### Stated goal 1
List every distinct web address that appears in the thread about Proposal #3337 below, giving each one once.

-------- Excerpted text --------

Proposal #3337: expose Unicode and newline translation from System.IO

Ticket: http://hackage.haskell.org/trac/ghc/ticket/3337 For the proposed new additions, see: * http://www.haskell.org/~simonmar/base/System-IO.html#23 System.IO (Unicode encoding/decoding) * http://www.haskell.org/~simonmar/base/System-IO.html#25 System.IO (Newline conversion) Discussion period: 2 weeks (14 July).

This patch increases the need to make binary Handles a different type. When you set the TextEncoding of an output Handle to utf16 or utf32, does that trigger output of a BOM? When you set the TextEncoding of an input Handle to utf16 or utf32, does it immediately read a character looking for a BOM? Do you really need two Newline modes per Handle? Most Handles are unidirectional, and even a ReadWrite Handle is reading and writing to the same file. The main benefit seems to be that you can apply universalNewlineMode to any Handle, but is that worth the complication?

On 30/06/2009 14:10, Ross Paterson wrote:
This patch increases the need to make binary Handles a different type.
It does indeed. That's something for another proposal, though.
When you set the TextEncoding of an output Handle to utf16 or utf32, does that trigger output of a BOM?
No, but the BOM will be output as part of the first writing operation.
When you set the TextEncoding of an input Handle to utf16 or utf32, does it immediately read a character looking for a BOM?
No, but it looks for a BOM when the first batch of bytes is decoded, which will happen the first time you read from the Handle.
Do you really need two Newline modes per Handle? Most Handles are unidirectional, and even a ReadWrite Handle is reading and writing to the same file. The main benefit seems to be that you can apply universalNewlineMode to any Handle, but is that worth the complication?
There are also bidirectional Sockets. But I take your point; universalNewlineMode is indeed the main reason we have separate input/output modes. I wouldn't have any objection to simplifying it, if people don't think the extra complication is worthwhile. Cheers, Simon

On Tue, Jun 30, 2009 at 5:03 AM, Simon Marlow
Ticket:
http://hackage.haskell.org/trac/ghc/ticket/3337
For the proposed new additions, see:
* http://www.haskell.org/~simonmar/base/System-IO.html#23 System.IO (Unicode encoding/decoding)
* http://www.haskell.org/~simonmar/base/System-IO.html#25 System.IO (Newline conversion)
Discussion period: 2 weeks (14 July).

-------- Material for the task --------

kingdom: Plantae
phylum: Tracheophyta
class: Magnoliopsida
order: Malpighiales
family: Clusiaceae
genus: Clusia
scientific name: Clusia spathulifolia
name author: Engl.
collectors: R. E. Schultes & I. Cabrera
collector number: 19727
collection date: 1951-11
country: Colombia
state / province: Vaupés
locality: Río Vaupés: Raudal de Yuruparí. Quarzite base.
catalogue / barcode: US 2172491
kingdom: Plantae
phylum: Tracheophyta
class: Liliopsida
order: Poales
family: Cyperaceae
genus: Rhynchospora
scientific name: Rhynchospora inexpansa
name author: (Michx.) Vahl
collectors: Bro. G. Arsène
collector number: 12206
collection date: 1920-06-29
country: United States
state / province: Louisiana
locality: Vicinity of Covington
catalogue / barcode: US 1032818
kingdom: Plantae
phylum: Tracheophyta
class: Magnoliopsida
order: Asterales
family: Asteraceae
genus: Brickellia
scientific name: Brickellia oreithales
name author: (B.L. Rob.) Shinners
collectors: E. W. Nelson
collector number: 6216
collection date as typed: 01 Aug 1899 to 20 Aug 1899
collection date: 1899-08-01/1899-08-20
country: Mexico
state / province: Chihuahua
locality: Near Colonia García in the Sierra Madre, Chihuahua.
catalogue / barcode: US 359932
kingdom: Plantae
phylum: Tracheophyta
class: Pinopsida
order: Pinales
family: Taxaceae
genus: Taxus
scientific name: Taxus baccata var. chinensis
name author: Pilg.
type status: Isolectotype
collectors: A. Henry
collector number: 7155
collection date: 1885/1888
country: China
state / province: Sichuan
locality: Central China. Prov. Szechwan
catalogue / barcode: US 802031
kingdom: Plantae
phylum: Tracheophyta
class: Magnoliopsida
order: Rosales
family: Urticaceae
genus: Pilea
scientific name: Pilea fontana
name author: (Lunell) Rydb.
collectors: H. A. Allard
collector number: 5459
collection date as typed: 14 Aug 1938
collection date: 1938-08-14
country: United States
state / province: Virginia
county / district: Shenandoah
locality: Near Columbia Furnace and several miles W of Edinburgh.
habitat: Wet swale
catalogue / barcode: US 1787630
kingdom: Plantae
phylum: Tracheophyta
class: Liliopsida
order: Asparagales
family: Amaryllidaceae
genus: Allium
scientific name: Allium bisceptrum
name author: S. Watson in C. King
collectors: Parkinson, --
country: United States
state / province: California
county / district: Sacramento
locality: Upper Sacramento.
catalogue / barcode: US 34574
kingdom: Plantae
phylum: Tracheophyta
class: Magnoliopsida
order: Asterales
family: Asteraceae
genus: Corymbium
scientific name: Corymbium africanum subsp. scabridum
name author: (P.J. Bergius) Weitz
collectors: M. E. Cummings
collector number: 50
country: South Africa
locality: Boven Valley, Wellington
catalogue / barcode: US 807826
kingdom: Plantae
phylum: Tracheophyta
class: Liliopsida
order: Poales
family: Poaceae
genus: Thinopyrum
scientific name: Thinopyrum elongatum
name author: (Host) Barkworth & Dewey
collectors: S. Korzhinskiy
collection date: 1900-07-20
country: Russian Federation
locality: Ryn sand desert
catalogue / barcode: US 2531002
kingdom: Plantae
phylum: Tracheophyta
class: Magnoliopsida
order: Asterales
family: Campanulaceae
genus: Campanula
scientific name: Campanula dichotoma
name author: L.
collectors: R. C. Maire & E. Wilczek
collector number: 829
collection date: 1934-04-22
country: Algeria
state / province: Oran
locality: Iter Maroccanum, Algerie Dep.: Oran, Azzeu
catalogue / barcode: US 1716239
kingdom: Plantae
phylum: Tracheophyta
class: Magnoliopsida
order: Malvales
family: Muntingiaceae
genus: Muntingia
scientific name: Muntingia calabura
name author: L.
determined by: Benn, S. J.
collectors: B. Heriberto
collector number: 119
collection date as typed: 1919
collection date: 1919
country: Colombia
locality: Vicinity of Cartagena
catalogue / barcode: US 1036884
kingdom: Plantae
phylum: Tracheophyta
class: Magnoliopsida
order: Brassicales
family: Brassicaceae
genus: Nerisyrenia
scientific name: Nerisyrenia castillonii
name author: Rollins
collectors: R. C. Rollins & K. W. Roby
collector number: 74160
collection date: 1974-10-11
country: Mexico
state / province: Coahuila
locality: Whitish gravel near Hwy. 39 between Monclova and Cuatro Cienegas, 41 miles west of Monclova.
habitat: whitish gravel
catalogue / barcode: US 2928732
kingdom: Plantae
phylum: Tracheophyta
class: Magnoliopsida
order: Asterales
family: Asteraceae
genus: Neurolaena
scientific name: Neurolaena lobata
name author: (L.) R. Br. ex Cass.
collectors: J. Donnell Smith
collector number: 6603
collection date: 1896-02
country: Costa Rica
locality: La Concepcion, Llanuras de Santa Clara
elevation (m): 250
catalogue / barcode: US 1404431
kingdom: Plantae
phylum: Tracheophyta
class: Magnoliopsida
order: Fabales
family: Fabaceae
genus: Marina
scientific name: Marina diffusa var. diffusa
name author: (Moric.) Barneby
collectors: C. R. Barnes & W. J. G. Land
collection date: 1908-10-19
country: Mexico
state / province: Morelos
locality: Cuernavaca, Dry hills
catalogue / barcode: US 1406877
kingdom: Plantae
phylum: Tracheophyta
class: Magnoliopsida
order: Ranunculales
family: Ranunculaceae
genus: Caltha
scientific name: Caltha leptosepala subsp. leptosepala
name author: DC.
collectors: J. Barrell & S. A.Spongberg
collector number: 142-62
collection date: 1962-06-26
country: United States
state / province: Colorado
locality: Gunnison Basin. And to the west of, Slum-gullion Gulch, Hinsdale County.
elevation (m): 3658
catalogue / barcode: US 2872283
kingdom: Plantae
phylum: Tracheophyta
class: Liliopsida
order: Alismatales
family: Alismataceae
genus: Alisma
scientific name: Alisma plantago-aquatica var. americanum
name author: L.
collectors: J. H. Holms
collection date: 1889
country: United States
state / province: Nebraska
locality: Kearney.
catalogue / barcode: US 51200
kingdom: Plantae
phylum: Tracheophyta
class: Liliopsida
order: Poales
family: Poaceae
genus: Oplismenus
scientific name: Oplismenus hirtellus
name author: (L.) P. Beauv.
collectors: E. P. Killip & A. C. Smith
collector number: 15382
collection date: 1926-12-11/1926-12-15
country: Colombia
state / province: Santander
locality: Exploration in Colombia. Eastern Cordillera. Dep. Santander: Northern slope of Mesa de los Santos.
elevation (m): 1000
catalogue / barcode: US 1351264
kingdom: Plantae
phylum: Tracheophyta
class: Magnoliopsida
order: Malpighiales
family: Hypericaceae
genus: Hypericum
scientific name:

--------

### Stated goal 2
Reproduce, unchanged, the part of the listing that opens with the line containing "collection date: 1962-06-26" and closes with the line containing "state / province: Nebraska", including both of those lines.

### Full solution 1
http://hackage.haskell.org/trac/ghc/ticket/3337
http://www.haskell.org/~simonmar/base/System-IO.html#23
http://www.haskell.org/~simonmar/base/System-IO.html#25

### Full solution 2
collection date: 1962-06-26
country: United States
state / province: Colorado
locality: Gunnison Basin. And to the west of, Slum-gullion Gulch, Hinsdale County.
elevation (m): 3658
catalogue / barcode: US 2872283
kingdom: Plantae
phylum: Tracheophyta
class: Liliopsida
order: Alismatales
family: Alismataceae
genus: Alisma
scientific name: Alisma plantago-aquatica var. americanum
name author: L.
collectors: J. H. Holms
collection date: 1889
country: United States
state / province: Nebraska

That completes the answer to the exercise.